§ **What the task asks**: Switch "series" to "data set" in the lines starting with the line containing "No of Episodes, Viewship" and going on through the line containing "Which has a higher value, SMAPE or MSE?". Give back only those lines, with nothing else changed.
Top of Exercise materials
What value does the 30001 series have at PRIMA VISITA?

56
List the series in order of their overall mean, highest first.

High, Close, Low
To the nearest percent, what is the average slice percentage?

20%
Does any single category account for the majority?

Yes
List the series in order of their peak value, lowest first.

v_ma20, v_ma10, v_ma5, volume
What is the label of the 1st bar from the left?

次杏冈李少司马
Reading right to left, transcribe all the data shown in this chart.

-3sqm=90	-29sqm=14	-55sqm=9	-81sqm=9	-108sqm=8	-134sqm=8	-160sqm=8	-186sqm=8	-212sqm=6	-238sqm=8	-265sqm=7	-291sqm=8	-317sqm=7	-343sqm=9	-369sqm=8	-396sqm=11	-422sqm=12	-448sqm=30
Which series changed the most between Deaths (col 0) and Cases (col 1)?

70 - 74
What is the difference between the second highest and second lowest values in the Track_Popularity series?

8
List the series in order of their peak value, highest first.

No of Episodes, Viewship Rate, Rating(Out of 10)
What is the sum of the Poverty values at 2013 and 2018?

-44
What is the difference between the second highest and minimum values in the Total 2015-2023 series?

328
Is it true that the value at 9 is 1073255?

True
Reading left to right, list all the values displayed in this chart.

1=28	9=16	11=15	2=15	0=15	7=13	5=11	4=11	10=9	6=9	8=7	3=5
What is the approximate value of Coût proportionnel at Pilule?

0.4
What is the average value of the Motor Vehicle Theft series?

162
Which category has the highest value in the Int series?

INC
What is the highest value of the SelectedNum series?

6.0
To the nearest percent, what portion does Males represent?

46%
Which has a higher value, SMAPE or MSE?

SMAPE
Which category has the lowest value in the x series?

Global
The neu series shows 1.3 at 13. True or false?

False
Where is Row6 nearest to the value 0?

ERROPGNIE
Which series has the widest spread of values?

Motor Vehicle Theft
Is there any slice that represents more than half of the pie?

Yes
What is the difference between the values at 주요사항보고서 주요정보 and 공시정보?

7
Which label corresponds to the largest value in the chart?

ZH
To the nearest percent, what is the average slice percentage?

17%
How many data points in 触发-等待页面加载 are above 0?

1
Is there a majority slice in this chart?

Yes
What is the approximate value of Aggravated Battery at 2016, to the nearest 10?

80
Bottom of Exercise materials
§ **Response**:
No of Episodes, Viewship Rate, Rating(Out of 10)
What is the sum of the Poverty values at 2013 and 2018?

-44
What is the difference between the second highest and minimum values in the Total 2015-2023 data set?

328
Is it true that the value at 9 is 1073255?

True
Reading left to right, list all the values displayed in this chart.

1=28	9=16	11=15	2=15	0=15	7=13	5=11	4=11	10=9	6=9	8=7	3=5
What is the approximate value of Coût proportionnel at Pilule?

0.4
What is the average value of the Motor Vehicle Theft data set?

162
Which category has the highest value in the Int data set?

INC
What is the highest value of the SelectedNum data set?

6.0
To the nearest percent, what portion does Males represent?

46%
Which has a higher value, SMAPE or MSE?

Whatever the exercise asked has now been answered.